## Prompt
Copy all of the records below verbatim, keeping every line unchanged.

(Stored entries)
Begin

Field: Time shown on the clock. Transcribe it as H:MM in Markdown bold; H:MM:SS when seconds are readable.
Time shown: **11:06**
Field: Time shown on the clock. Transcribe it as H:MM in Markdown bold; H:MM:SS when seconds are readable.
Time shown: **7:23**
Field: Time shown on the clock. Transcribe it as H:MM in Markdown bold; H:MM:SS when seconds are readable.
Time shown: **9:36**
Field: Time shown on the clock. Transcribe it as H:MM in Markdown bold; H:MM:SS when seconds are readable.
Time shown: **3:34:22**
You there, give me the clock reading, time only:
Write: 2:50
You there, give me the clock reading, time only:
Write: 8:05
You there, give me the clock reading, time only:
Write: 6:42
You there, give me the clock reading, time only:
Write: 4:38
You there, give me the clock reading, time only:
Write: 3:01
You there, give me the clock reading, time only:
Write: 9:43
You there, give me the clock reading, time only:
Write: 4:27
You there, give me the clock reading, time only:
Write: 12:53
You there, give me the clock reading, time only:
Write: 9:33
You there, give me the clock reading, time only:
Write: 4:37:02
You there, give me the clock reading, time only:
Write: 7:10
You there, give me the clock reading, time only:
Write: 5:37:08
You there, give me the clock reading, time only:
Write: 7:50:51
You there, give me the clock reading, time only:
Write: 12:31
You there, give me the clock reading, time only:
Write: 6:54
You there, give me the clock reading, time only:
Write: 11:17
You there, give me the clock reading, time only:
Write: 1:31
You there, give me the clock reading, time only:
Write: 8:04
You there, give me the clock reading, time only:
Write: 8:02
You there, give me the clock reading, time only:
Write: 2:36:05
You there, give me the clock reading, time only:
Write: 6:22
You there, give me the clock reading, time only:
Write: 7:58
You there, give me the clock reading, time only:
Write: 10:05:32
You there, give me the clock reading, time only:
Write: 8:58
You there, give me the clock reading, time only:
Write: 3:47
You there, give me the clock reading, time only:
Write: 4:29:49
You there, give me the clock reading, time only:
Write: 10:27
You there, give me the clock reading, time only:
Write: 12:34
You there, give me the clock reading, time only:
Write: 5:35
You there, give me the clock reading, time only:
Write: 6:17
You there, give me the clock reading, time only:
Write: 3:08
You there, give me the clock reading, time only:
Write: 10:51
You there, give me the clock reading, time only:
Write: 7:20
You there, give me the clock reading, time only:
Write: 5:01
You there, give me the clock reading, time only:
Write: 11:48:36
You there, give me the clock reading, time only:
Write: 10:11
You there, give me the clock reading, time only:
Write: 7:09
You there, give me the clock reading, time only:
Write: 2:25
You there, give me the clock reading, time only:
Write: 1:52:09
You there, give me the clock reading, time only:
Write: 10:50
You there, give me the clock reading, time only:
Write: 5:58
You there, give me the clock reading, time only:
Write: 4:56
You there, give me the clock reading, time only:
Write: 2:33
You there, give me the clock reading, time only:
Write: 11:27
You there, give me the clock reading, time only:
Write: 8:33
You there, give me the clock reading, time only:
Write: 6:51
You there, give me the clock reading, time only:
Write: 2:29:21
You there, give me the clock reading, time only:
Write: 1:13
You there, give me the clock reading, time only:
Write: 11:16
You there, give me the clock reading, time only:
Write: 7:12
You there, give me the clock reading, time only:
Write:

End

## Written reply
Field: Time shown on the clock. Transcribe it as H:MM in Markdown bold; H:MM:SS when seconds are readable.
Time shown: **11:06**
Field: Time shown on the clock. Transcribe it as H:MM in Markdown bold; H:MM:SS when seconds are readable.
Time shown: **7:23**
Field: Time shown on the clock. Transcribe it as H:MM in Markdown bold; H:MM:SS when seconds are readable.
Time shown: **9:36**
Field: Time shown on the clock. Transcribe it as H:MM in Markdown bold; H:MM:SS when seconds are readable.
Time shown: **3:34:22**
You there, give me the clock reading, time only:
Write: 2:50
You there, give me the clock reading, time only:
Write: 8:05
You there, give me the clock reading, time only:
Write: 6:42
You there, give me the clock reading, time only:
Write: 4:38
You there, give me the clock reading, time only:
Write: 3:01
You there, give me the clock reading, time only:
Write: 9:43
You there, give me the clock reading, time only:
Write: 4:27
You there, give me the clock reading, time only:
Write: 12:53
You there, give me the clock reading, time only:
Write: 9:33
You there, give me the clock reading, time only:
Write: 4:37:02
You there, give me the clock reading, time only:
Write: 7:10
You there, give me the clock reading, time only:
Write: 5:37:08
You there, give me the clock reading, time only:
Write: 7:50:51
You there, give me the clock reading, time only:
Write: 12:31
You there, give me the clock reading, time only:
Write: 6:54
You there, give me the clock reading, time only:
Write: 11:17
You there, give me the clock reading, time only:
Write: 1:31
You there, give me the clock reading, time only:
Write: 8:04
You there, give me the clock reading, time only:
Write: 8:02
You there, give me the clock reading, time only:
Write: 2:36:05
You there, give me the clock reading, time only:
Write: 6:22
You there, give me the clock reading, time only:
Write: 7:58
You there, give me the clock reading, time only:
Write: 10:05:32
You there, give me the clock reading, time only:
Write: 8:58
You there, give me the clock reading, time only:
Write: 3:47
You there, give me the clock reading, time only:
Write: 4:29:49
You there, give me the clock reading, time only:
Write: 10:27
You there, give me the clock reading, time only:
Write: 12:34
You there, give me the clock reading, time only:
Write: 5:35
You there, give me the clock reading, time only:
Write: 6:17
You there, give me the clock reading, time only:
Write: 3:08
You there, give me the clock reading, time only:
Write: 10:51
You there, give me the clock reading, time only:
Write: 7:20
You there, give me the clock reading, time only:
Write: 5:01
You there, give me the clock reading, time only:
Write: 11:48:36
You there, give me the clock reading, time only:
Write: 10:11
You there, give me the clock reading, time only:
Write: 7:09
You there, give me the clock reading, time only:
Write: 2:25
You there, give me the clock reading, time only:
Write: 1:52:09
You there, give me the clock reading, time only:
Write: 10:50
You there, give me the clock reading, time only:
Write: 5:58
You there, give me the clock reading, time only:
Write: 4:56
You there, give me the clock reading, time only:
Write: 2:33
You there, give me the clock reading, time only:
Write: 11:27
You there, give me the clock reading, time only:
Write: 8:33
You there, give me the clock reading, time only:
Write: 6:51
You there, give me the clock reading, time only:
Write: 2:29:21
You there, give me the clock reading, time only:
Write: 1:13
You there, give me the clock reading, time only:
Write: 11:16
You there, give me the clock reading, time only:
Write: 7:12
You there, give me the clock reading, time only:
Write:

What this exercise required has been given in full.